OÍDO Y SONIDO

La vida es un derroche que al hombre, amigo de poseer, le resulta difícil gestionar. La rabia de verla pasar y no poder tomarla, unida a la íntima frustración que produce saber que solo podemos percibirla a través de cuatro sentidos, nos lleva a sentirnos incómodos en ella, a incomodarnos con ella, a buscar trucarla para hacerla así de nuestra inexacta medida.
Debería dolernos solo lo empíricamente demostrado. Pero juegan en nosotros precisos elementos de sensibilidad que nos llevan a intuir lo mucho que perdemos.
Qué decir sino necesitamos esa sublimación para tener tal certeza, como le ocurre a quienes pierden o nacen sin alguno de ellos. A esas personas me voy a referir de la mano de la sonrisa de un niño sordo al que el implante de un ingenio electrónico le permitió oír por vez primera.

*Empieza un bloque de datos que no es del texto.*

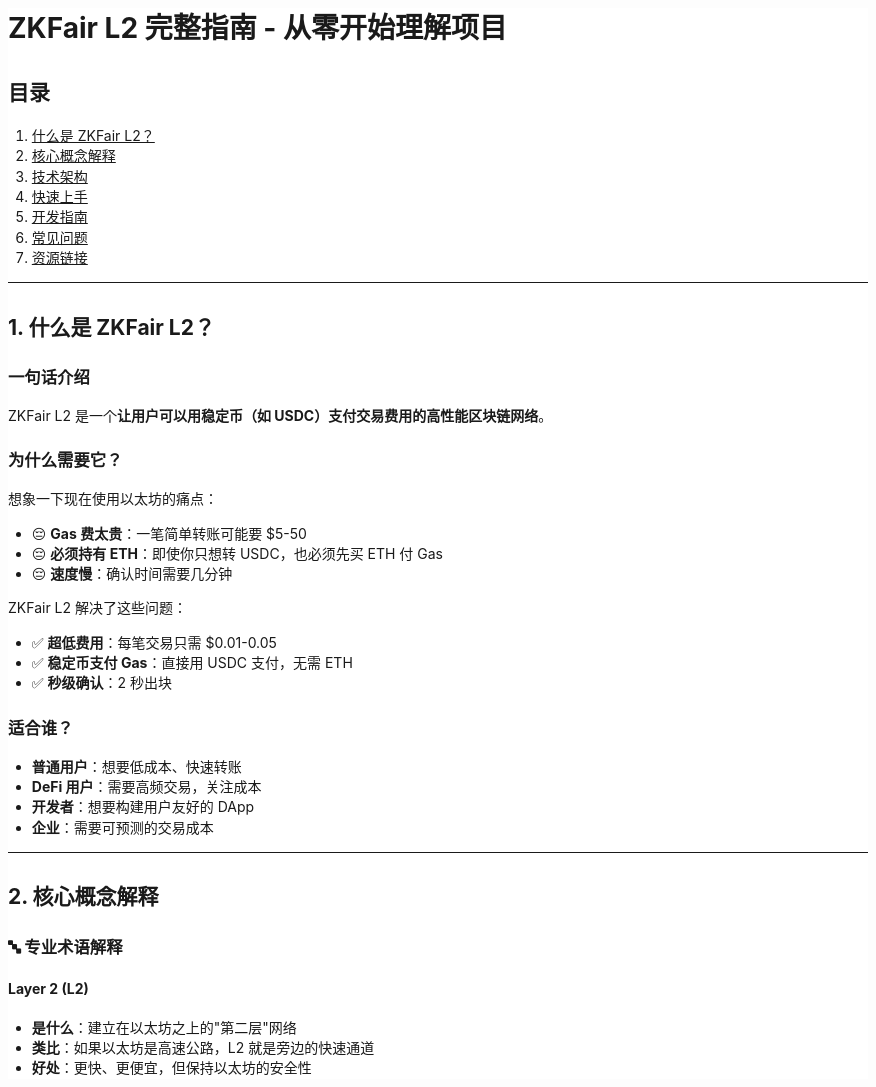 # ZKFair L2 完整指南 - 从零开始理解项目

## 目录

1. [什么是 ZKFair L2？](#1-什么是-zkfair-l2)
2. [核心概念解释](#2-核心概念解释)
3. [技术架构](#3-技术架构)
4. [快速上手](#4-快速上手)
5. [开发指南](#5-开发指南)
6. [常见问题](#6-常见问题)
7. [资源链接](#7-资源链接)

---

## 1. 什么是 ZKFair L2？

### 一句话介绍
ZKFair L2 是一个**让用户可以用稳定币（如 USDC）支付交易费用的高性能区块链网络**。

### 为什么需要它？

想象一下现在使用以太坊的痛点：
- 😔 **Gas 费太贵**：一笔简单转账可能要 $5-50
- 😔 **必须持有 ETH**：即使你只想转 USDC，也必须先买 ETH 付 Gas
- 😔 **速度慢**：确认时间需要几分钟

ZKFair L2 解决了这些问题：
- ✅ **超低费用**：每笔交易只需 $0.01-0.05
- ✅ **稳定币支付 Gas**：直接用 USDC 支付，无需 ETH
- ✅ **秒级确认**：2 秒出块

### 适合谁？

- **普通用户**：想要低成本、快速转账
- **DeFi 用户**：需要高频交易，关注成本
- **开发者**：想要构建用户友好的 DApp
- **企业**：需要可预测的交易成本

---

## 2. 核心概念解释

### 🔤 专业术语解释

#### Layer 2 (L2)
- **是什么**：建立在以太坊之上的"第二层"网络
- **类比**：如果以太坊是高速公路，L2 就是旁边的快速通道
- **好处**：更快、更便宜，但保持以太坊的安全性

El suceso lo conmovió en lo más profundo, pudo asustarse o llorar pero se mostró al unísono tremendamente asombrado y feliz, tanto que señalando hacia la fuente afloró a sus labios la luminosa sonrisa del alma.
Cabría pensar que fue la eufonía o cacofonía del sonido lo que lo llevó ese estado rayano a la enajenación poética, ¡pero no!, fue el saberse capaz de oír y a través de esa facultad adquirir certeza de haber ganado espacio en el vital afán de poder interpretar la vida para así vivirla arreglo a su grandeza. Su inocencia nos hace pensar que nacemos conscientes de tal carencia para ir luego perdiendo el sonar y el oído en favor del ruido.